UTIs can get complicated

Infectious disease specialist and clinical microbiologist Dr Jonathan Chambers was one of the doctors who was consulted by WA Health before the decision was made to go ahead with the pharmacy prescribing trial. This is his take.


Uncomplicated Urinary Tract Infection (UTI): It’s complicated!
Dr Jonathan Chambers

There is no consistent agreed definition of an uncomplicated urinary tract infection. An uncomplicated UTI generally refers to an infection that occurs in the lower urinary tract (bladder and urethra) of pre-menopausal adult women, without any evidence of systemic infection, pyelonephritis (or history of pyelonephritis/urosepsis), pregnancy, underlying complicating medical condition or recurrent urinary tract infections. 

This type of UTI is characterised by mild to moderate symptoms localised to the lower urinary tract, such as dysuria, frequency, urgency, and suprapubic discomfort. It occurs in otherwise healthy individuals and is typically caused by Escherichia coli (E.coli) in approximately +90% of cases.

Many these patients will recover with no antibiotic therapy. However, a proportion may go on to develop a complicated infection which may be prevented with antibiotics.

Antibiotics

Empiric antibiotic recommendations for uncomplicated UTI reflect the prevailing patterns of E.coli resistance in the community. This typically aims for an effective antibiotic >80% of the time based on prevailing resistance patterns.

At present in Western Australia, Nitrofurantoin remains susceptible in roughly 90-95% of cases. Nitrofurantoin given in short courses 100mg PO QID for five days (or as directed by international/national/local guidelines) for uncomplicated urinary tract infections in healthy premenopausal adult women is safe and effective. 

Unlike other antibiotics there is minimal impact on the patients commensal flora outside of the urinary tract, low rates of C.difficile and similar rates of severe adverse drug reactions compared to other antibiotics. Importantly this is arguably the cheapest and best antibiotic to use to preserve our other critical antimicrobials for other more severe infections.

Alternatives such as Trimethoprim are no longer testing reliably susceptible >80 % of the time in the local context for E.coli. Whilst it is still recommended in Australian guidelines this may not continue without certain caveats. 

I believe it is important to perform urine culture and susceptibilities in patients in whom this drug is used to confirm it is likely to be effective. Antibiotics like ciprofloxacin, norfloxacin, amoxicillin/clavulanic acid, and cephalexin aren’t recommended first-line due to being overly broad spectrum with a similar efficacy for uncomplicated UTIs.

Investigation/Management:

  1. Patient history: Gather information about the patient’s symptoms, medical history, current medications, allergies, recent sexual activity, and any previous UTIs.
  2. Physical examination: Conduct a quick physical examination to assess for signs of infection and any abnormalities in the genital and urinary areas.
  3. Urine sample: Collect a midstream urine sample for urinalysis and urine culture to confirm the presence of infection and identify the causative organism.

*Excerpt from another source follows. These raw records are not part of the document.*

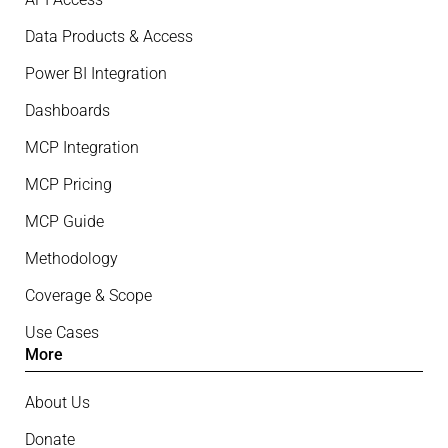
Data Products & Access
Power BI Integration
Dashboards
MCP Integration
MCP Pricing
MCP Guide
Methodology
Coverage & Scope
Use Cases
More
About Us
Donate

Urine dipstick and culture aid the diagnosis. It is this author’s opinion that a positive urine is required to diagnose a urinary tract infection in the context of compatible symptoms. Negative results suggest alternative diagnoses, like Mycoplasma genitalium or Chlamydia/Gonococcal-associated urethritis or even sinister non-infective causes. Accurate antibiotic susceptibility data is crucial for optimal future empirical recommendations. It will also identify other common urinary pathogens that may require different approaches.

Non-Antibiotic Therapy:

  • Avoid dehydration in addition to Increasing fluid intake to maintain clear and frequent urination
  • Simple analgesics such as ibuprofen or paracetamol
  • There is minimal high-quality evidence to recommend cranberry supplements, urinary alkalinisation (contraindicated with Nitrofurantoin) and probiotics
Follow-Up:

If symptoms persist or worsen, consider further investigation to rule out underlying complications. If that patient becomes unwell with fevers and/or severe back pain and/or Nausea/vomiting may need referral to an emergency department for parenteral therapy.